AI Infrastructure Photonics Enterprise AI
Thesis 04
Stablecoins and Agents Are the New Payment Stack

The fintech infrastructure cycle was waiting on two things: regulatory clarity and a payments primitive built for software instead of humans. Both arrived in 2025. The GENIUS Act gave payment stablecoins a federal framework, and the CLARITY Act finally drew the line between what's a security and what isn't — the ambiguity that kept institutional capital on the sidelines for the better part of a decade. Stablecoins are no longer a workaround. They're a sanctioned settlement layer that clears in seconds and costs basis points instead of percentage points. The other half is what gets built on top. Coinbase's x402 protocol revives the dormant HTTP 402 status code so an AI agent can pay for an API call, a piece of data, or a service the same way it makes any other request. That's the missing primitive for agentic commerce. Card networks and ACH were designed around a human pressing a button — they break the moment the buyer is software making thousands of micro-decisions a second. I spend most of my time on two pieces: the issuance and orchestration layer for stablecoins moving between enterprises, and the protocols that let agents transact natively without a human in the loop. The first fintech wave digitized banks. This one builds the rails for a buyer that doesn't have hands.

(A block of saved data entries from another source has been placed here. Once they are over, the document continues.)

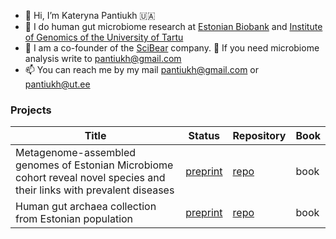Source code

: - 👋 Hi, I’m Kateryna Pantiukh 🇺🇦
- 🦠 I do human gut microbiome research at [Estonian Biobank](biobank.ee) and [Institute of Genomics of the University of Tartu](https://genomics.ut.ee/en)
- 🧬 I am a co-founder of the [SciBear](https://sci-bear.com) company. 👀 If you need microbiome analysis write to pantiukh@gmail.com
- 📫 You can reach me by my mail pantiukh@gmail.com or pantiukh@ut.ee

### Projects
| Title | Status | Repository | Book | 
|----------|----------|----------|----------|
| Metagenome-assembled genomes of Estonian Microbiome cohort reveal novel species and their links with prevalent diseases | [preprint](https://www.biorxiv.org/content/10.1101/2024.07.06.602324v1) | [repo](https://github.com/Chartiza/EstMB_MAGs_db_paper) | book |
| Human gut archaea collection from Estonian population | [preprint](https://www.biorxiv.org/content/10.1101/2024.07.06.602324v1) | [repo](https://github.com/Chartiza/ArchaeaDraftGenomes) | book |



<!---
Chartiza/Chartiza is a ✨ special ✨ repository because its `README.md` (this file) appears on your GitHub profile.
You can click the Preview link to take a look at your changes.
--->
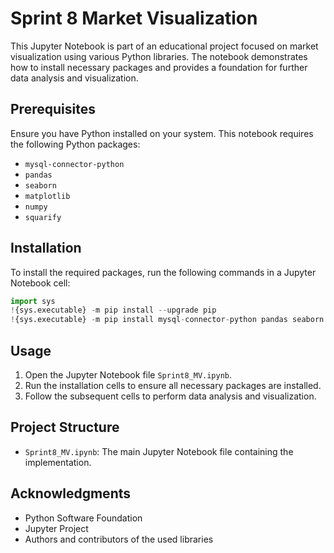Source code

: # Sprint 8 Market Visualization

This Jupyter Notebook is part of an educational project focused on market visualization using various Python libraries. The notebook demonstrates how to install necessary packages and provides a foundation for further data analysis and visualization.

## Prerequisites

Ensure you have Python installed on your system. This notebook requires the following Python packages:
- `mysql-connector-python`
- `pandas`
- `seaborn`
- `matplotlib`
- `numpy`
- `squarify`

## Installation

To install the required packages, run the following commands in a Jupyter Notebook cell:

```python
import sys
!{sys.executable} -m pip install --upgrade pip
!{sys.executable} -m pip install mysql-connector-python pandas seaborn matplotlib numpy squarify
```

## Usage

1. Open the Jupyter Notebook file `Sprint8_MV.ipynb`.
2. Run the installation cells to ensure all necessary packages are installed.
3. Follow the subsequent cells to perform data analysis and visualization.

## Project Structure

- `Sprint8_MV.ipynb`: The main Jupyter Notebook file containing the implementation.

## Acknowledgments

- Python Software Foundation
- Jupyter Project
- Authors and contributors of the used libraries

Stablecoins Agentic Payments Fintech Infrastructure

Conviction Bets

Before I had access to private markets, I used public equities as my research lab. Every position started with a thesis — these are some of the bets I've made.

Company
Entry
Status
Thesis
Palantir
~$20 (Jun 2024)
Held
NVIDIA was running and I kept asking who the software equivalent would be. Palantir's Ontology layer is basically the OS for enterprise AI agents, and nobody else has it. Every analyst report I read grouped them with Zscaler and Cloudflare, which makes no sense — those are cybersecurity companies. Watched AIPCon 4 and 5 on YouTube and saw real enterprise adoption, not demos.
Rigetti Computing
~$2 (Nov 2024) → ~$32 (Sep 2025)
+16x (Exited)
Went through every public quantum computing company over a few weeks. Rigetti had the best team, all Bay Area, strong scientific founders, and a vertically integrated architecture most competitors don't have. Stock was cheap at $2 so I bought. When Google dropped the Willow chip, I doubled down, figuring sector attention would lift all boats.
POET Technologies
~$7 (current)
Held
I kept reading about GPU scaling and couldn't figure out why nobody talked about what connects them. At 800G the transceivers hit physics problems that discrete lasers and modulators can't solve. POET integrates the whole engine onto one chip, and a couple hyperscalers are already piloting them. Analyst reports still bucket POET with generic semi names that don't describe what the company actually does. Bought at $7. Small cap and illiquid, but the interconnect layer is real and nobody's priced it in.
HIMS & Hers
Researching
I keep coming back to longevity, and HIMS is the part I'm stuck on. Pharma's moat used to be discovery and patents. If AI compresses discovery timelines the way I think it will, the patents matter less and the patient relationship matters more. HIMS is the only DTC health brand I can name with a real install base at that kind of scale. Still diligencing. Two things I can't answer yet. Whether the retention numbers are actual network effects or just subscription stickiness with a good story on top. And what HIMS has in five years that Amazon Pharmacy or a pharma-owned telehealth arm can't just build. No position yet.